Two deaths occurred during year 1 (one organ failure and one acute respiratory distress syndrome) and no deaths during year 2. In addition, 78.6% of patients reported at least one readmission post-bone marrow transplant due to either bacterial infection (n = 41) or viral reactivation (n = 36).

“The data showed durable donor engraftment at 2 years with low mortality, and 2-year EFS and OS are comparable to historically reported outcomes after matched sibling myeloablative bone marrow transplant,” Hanna told Healio. “These results are promising to enable higher access to this life-saving therapy for adult patients with severe sickle cell disease as the haplo-donor availability is almost universal. Additionally, the ability to get sustained engraftment with reduced intensity enables us to offer it to more patients with disease complications and severe end-organ toxicity such as stroke and pulmonary hypertension — a population typically excluded from participating in myeloablative gene-therapy and gene-editing trials.”

Further, haploidentical-bone marrow transplant resulted in decreased treatment costs, Kassim said.

“What is important is the varying costs of the three procedures,” he said. “We have to realize that 5% of patients with sickle cell disease are born in high-income countries, and the remaining 95% are born in low- to middle-income countries. The ‘sticker price’ for haploidentical-bone marrow transplant in the U.S. is $200,000 to $400,000 compared with $3 million for the FDA-approved gene therapy and $2.2 million for CRISPR — which of the three is scalable to the 95% of the population that needs treatment?”

Future research

Researchers are awaiting completion of pediatric arm of the trial, which is anticipated at the end of the 2-year follow-up.
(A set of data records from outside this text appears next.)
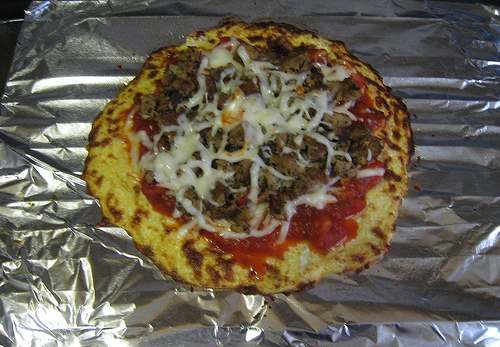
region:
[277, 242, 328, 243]
Red pasta sauce on top of pizza.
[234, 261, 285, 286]
Red pasta sauce on top of pizza.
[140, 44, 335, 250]
cheese on top of the pizza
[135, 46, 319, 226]
cheese on top of the pizza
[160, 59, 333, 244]
cheese on top of the pizza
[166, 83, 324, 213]
cheese on top of the pizza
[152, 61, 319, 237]
cheese on top of the pizza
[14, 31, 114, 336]
the foil is silver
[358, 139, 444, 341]
the foil is silver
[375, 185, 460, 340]
the foil is silver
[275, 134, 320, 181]
Big pizza with shredded pieces of cheese on it.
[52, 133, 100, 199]
Big pizza with shredded pieces of cheese on it.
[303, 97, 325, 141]
Big pizza with shredded pieces of cheese on it.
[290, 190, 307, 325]
Big pizza with shredded pieces of cheese on it.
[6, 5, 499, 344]
pizza sitting on tin foil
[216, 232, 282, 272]
red sauce sticking out of the cheese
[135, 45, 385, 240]
white cheese on top of the pizza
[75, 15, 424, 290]
thick crust around the circumference of the pizza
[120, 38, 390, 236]
ground meat on top of the pizza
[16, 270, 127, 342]
light shining on the foil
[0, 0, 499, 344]
wrinkles on the foil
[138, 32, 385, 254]
cheese on top of the pizza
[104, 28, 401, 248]
ground meat mixed in with cheese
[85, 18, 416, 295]
Pizza sitting on top of foil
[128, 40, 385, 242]
Melted cheese on top of pizza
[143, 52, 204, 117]
Cooked beef on top of pizza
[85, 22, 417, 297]
Pizza with toppings on top of foil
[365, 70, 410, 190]
Browned edge of pizza crust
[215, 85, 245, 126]
Browned cheese on top of pizza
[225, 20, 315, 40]
Burnt edge on side of pizza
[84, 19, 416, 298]
a small home made pizza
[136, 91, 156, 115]
a small ball of meat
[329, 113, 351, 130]
a small ball of meat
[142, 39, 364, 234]
melted, shredded white cheese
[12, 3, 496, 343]
a large piece of tin foil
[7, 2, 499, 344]
a large piece of aluminum foil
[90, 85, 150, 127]
red sauce cheese and meat on pizza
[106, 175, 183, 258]
red sauce cheese and meat on pizza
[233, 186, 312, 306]
red sauce cheese and meat on pizza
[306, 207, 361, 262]
red sauce cheese and meat on pizza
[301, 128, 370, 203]
red sauce cheese and meat on pizza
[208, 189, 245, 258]
red sauce cheese and meat on pizza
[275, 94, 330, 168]
red sauce cheese and meat on pizza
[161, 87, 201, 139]
red sauce cheese and meat on pizza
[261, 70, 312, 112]
red sauce cheese and meat on pizza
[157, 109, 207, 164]
red sauce cheese and meat on pizza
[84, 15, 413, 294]
whole pizza pie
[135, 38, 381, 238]
mozzerella cheese on a pizza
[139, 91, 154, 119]
piece of gound beef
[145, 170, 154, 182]
piece of gound beef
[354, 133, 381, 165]
piece of gound beef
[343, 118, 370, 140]
piece of gound beef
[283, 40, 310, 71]
piece of gound beef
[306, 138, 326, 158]
piece of gound beef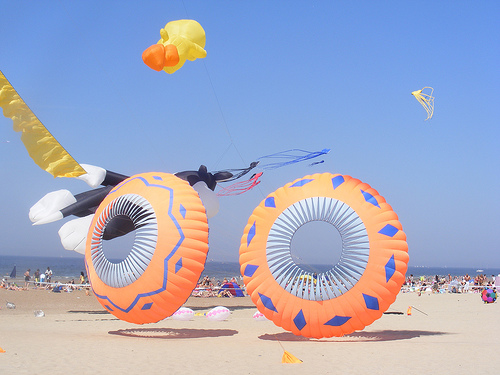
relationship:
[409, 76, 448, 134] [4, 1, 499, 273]
kite in sky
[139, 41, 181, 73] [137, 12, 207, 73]
feet on bird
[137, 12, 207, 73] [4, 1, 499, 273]
bird in sky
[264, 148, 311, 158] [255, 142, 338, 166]
streamer on kite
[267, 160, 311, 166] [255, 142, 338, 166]
streamer on kite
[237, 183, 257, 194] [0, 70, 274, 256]
streamer on kite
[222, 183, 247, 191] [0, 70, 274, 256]
streamer on kite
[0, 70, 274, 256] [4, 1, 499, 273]
kite in sky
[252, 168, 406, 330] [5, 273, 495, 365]
kite on beach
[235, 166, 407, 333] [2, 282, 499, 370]
kite on sand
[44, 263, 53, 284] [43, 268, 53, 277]
person wearing shirt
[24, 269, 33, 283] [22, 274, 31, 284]
person wearing shorts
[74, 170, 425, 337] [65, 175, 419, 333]
these are kites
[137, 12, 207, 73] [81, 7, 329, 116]
bird on air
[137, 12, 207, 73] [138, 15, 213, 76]
bird on air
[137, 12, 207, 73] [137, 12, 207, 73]
bird shaped like a bird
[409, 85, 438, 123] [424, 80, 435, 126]
kite with tails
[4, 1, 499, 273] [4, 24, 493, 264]
sky without clouds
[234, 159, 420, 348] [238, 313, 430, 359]
kite near ground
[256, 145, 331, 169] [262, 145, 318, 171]
kite with tails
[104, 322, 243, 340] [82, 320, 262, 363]
shadow cast onto ground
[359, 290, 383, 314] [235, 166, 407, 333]
shape on kite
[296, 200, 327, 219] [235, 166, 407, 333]
pattern on a kite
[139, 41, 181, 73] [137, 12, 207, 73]
feet on a bird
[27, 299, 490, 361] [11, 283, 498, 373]
sand at beach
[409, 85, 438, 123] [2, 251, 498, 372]
kite at beach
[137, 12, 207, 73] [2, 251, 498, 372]
bird at beach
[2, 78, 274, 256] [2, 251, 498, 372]
kite at beach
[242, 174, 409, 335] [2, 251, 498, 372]
kite at beach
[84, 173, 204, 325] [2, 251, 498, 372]
kite at beach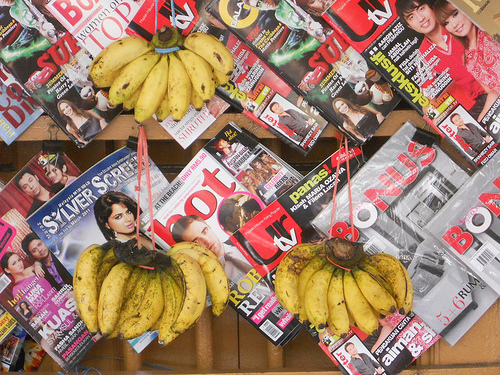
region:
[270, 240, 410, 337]
A bunch of bananas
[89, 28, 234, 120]
A bunch of bananas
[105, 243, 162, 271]
Black tops of bananas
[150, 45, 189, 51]
Blue tie around bananas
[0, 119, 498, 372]
Magazines underneath some bananas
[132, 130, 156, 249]
Red string around bananas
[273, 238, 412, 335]
ripe bunch of bananas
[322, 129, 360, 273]
Red string holding bananas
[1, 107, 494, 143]
Wooden board with pegs for display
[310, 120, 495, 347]
Plastic wrapped magazine on display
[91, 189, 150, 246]
Model on magazine cover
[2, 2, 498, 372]
Newstand with magazines and bananas for sale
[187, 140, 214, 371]
Wooden dowel on newstand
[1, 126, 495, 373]
Magazines on display at newstand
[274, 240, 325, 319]
Ripe banana with brown spots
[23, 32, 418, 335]
three bunches of bananas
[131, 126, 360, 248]
red strings attached to bananas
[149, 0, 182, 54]
blue string attached to bananas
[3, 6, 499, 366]
two rows of magazines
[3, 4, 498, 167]
top row of magazines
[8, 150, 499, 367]
bottom row of magazines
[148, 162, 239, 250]
red lettering on white background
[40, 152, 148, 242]
white lettering on blue background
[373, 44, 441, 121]
yellow lettering on black background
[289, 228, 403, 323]
brown spots on yellow bananas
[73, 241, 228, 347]
bananas are spotted and yellow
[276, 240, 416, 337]
bananas are ripe and yellow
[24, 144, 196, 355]
magizine is blue and white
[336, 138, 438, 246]
words on mag say bonus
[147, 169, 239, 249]
word on mag says bot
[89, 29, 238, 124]
bananas are hanging by as string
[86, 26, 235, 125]
bananas are yellow and ripe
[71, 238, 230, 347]
bananas are yellow and ripe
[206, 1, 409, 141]
magizine is black and yellow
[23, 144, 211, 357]
magazine is titled silver screen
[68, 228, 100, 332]
rot on yellow banana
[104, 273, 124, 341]
rot on yellow banana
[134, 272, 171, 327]
rot on yellow banana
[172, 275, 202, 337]
rot on yellow banana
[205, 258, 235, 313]
rot on yellow banana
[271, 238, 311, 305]
rot on yellow banana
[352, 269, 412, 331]
rot on yellow banana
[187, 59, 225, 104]
rot on yellow banana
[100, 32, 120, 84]
rot on yellow banana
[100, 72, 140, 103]
rot on yellow banana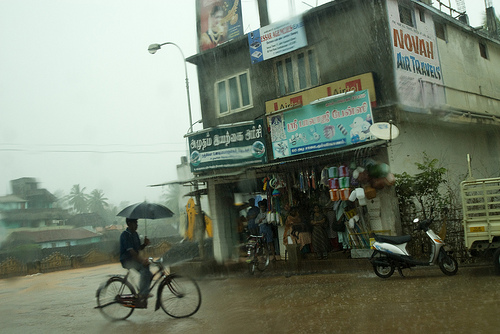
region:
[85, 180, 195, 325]
a man riding a bike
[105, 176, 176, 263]
a man holding a umbrella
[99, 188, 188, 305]
a man holding umbrella while riding a bike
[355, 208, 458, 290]
a scooter parked in front of a store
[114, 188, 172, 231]
a black umbrella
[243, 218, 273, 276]
a bike parked in front of a store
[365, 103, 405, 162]
a satellite dish on a building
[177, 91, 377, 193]
two signs on the front of a building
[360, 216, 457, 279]
a silver scooter parked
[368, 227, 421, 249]
a black seat on a scooter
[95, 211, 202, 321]
man riding a bicycle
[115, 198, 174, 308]
man holding an umbrella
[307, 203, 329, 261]
girl standing in front of store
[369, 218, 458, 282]
moped parked on the street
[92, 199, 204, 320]
man riding bicycle under de rain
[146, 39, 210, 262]
post light on the sidewalk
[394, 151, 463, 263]
bushes next to scooter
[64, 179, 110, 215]
palm trees in the distance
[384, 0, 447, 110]
advertisement on wall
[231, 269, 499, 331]
raindrops on the street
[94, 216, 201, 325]
a person riding his bicycle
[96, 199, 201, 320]
person holding an umbrella while riding the bicycle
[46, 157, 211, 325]
a person riding the bicycle while raining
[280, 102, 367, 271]
plastic buckets hanging in front of the shop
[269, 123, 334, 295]
people waiting in the shop to stay to avoid getting wet from rain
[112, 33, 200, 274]
a tall lamp post on the road side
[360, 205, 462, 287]
a scooter parked outside in the rain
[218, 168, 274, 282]
a bicycle parked in front of a shop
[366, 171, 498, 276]
the scooter is parked behind another vehicle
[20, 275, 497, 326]
the path is covered with rain water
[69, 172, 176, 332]
Man on a bicycle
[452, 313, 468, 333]
Small droplets of water on the pavement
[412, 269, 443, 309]
Small droplets of water on the pavement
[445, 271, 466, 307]
Small droplets of water on the pavement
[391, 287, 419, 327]
Small droplets of water on the pavement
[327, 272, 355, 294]
Small droplets of water on the pavement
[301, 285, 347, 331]
Small droplets of water on the pavement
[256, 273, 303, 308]
Small droplets of water on the pavement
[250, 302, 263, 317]
Small droplets of water on the pavement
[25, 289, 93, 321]
Small droplets of water on the pavement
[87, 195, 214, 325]
Man riding his bike.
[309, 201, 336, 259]
Little girl wearing brown and black striped dress.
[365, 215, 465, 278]
White motorbike park outside of store.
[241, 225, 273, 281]
Red bike parked in front of store.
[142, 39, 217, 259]
Street light outside of store.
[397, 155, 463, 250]
Large plants on side of building.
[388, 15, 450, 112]
'Novah' ad painted on side of building.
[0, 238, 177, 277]
Small wooden fences in background.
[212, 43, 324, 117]
Seven white windows on front of building.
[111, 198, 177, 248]
Black umbrella held by a man.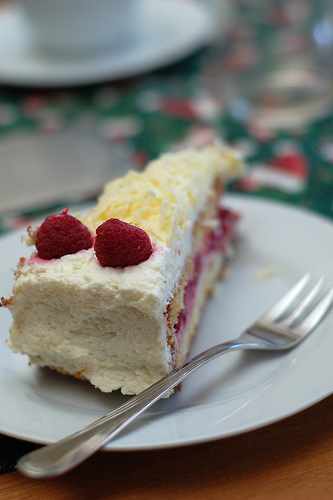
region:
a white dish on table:
[0, 146, 329, 461]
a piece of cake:
[5, 119, 251, 411]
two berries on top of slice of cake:
[5, 115, 259, 412]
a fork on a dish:
[15, 266, 331, 484]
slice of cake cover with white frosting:
[14, 133, 252, 404]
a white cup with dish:
[3, 2, 230, 90]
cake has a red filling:
[14, 135, 261, 406]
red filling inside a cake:
[160, 200, 244, 366]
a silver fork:
[13, 259, 331, 497]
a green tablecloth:
[0, 0, 327, 223]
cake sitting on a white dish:
[6, 135, 251, 411]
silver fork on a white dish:
[0, 266, 332, 487]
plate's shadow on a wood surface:
[4, 395, 330, 490]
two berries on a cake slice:
[28, 205, 156, 274]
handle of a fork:
[7, 336, 236, 485]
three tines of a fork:
[255, 267, 332, 365]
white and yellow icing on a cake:
[14, 136, 228, 304]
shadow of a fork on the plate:
[104, 343, 266, 434]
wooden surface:
[0, 388, 326, 498]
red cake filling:
[162, 198, 240, 358]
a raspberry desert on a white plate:
[5, 134, 226, 364]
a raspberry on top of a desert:
[28, 209, 93, 261]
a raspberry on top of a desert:
[93, 215, 154, 275]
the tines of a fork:
[277, 265, 332, 339]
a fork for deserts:
[10, 272, 331, 481]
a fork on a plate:
[211, 279, 329, 406]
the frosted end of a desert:
[6, 272, 174, 405]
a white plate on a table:
[176, 395, 302, 480]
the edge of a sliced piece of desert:
[181, 173, 244, 299]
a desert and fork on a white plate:
[7, 138, 323, 487]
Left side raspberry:
[35, 212, 92, 260]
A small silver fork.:
[15, 272, 331, 476]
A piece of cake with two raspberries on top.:
[11, 142, 239, 397]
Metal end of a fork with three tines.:
[255, 273, 332, 351]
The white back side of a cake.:
[8, 272, 174, 395]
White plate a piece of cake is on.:
[0, 193, 331, 450]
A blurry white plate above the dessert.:
[0, 0, 220, 84]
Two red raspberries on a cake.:
[36, 213, 153, 271]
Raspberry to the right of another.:
[94, 216, 151, 267]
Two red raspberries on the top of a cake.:
[34, 208, 151, 266]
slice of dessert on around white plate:
[14, 186, 324, 452]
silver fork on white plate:
[12, 265, 316, 480]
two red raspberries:
[29, 207, 150, 265]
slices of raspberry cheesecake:
[23, 147, 225, 380]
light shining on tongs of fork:
[259, 266, 331, 334]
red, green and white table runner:
[126, 81, 205, 130]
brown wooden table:
[172, 455, 318, 494]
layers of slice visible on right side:
[146, 149, 247, 383]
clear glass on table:
[212, 7, 331, 127]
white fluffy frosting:
[38, 281, 140, 349]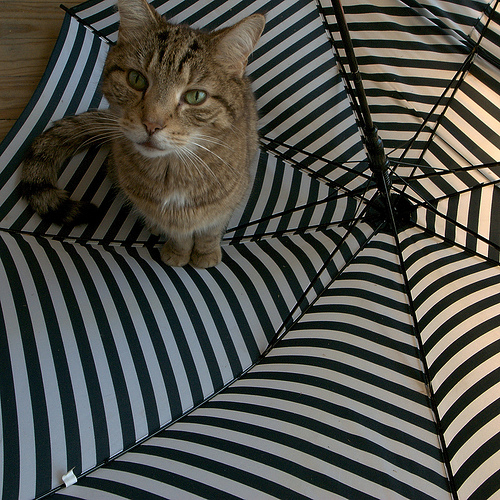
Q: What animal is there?
A: Cat.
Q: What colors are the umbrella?
A: Black and white.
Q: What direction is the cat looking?
A: Up.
“Curative options, including allogenic haplo-bone marrow transplant can potentially cure adult patients with severe sickle cell disease, and this study showed the safety and feasibility of almost universal donor with very promising efficacy,” Hanna said.

This is an exciting time to manage patients with sickle cell disease, Kassim said.

“We now have the approval from the FDA for two cell-based gene therapies to treat sickle cell disease,” he continued. “Now that we have a collection of curative agents, this is the time to choose which treatment to pick.”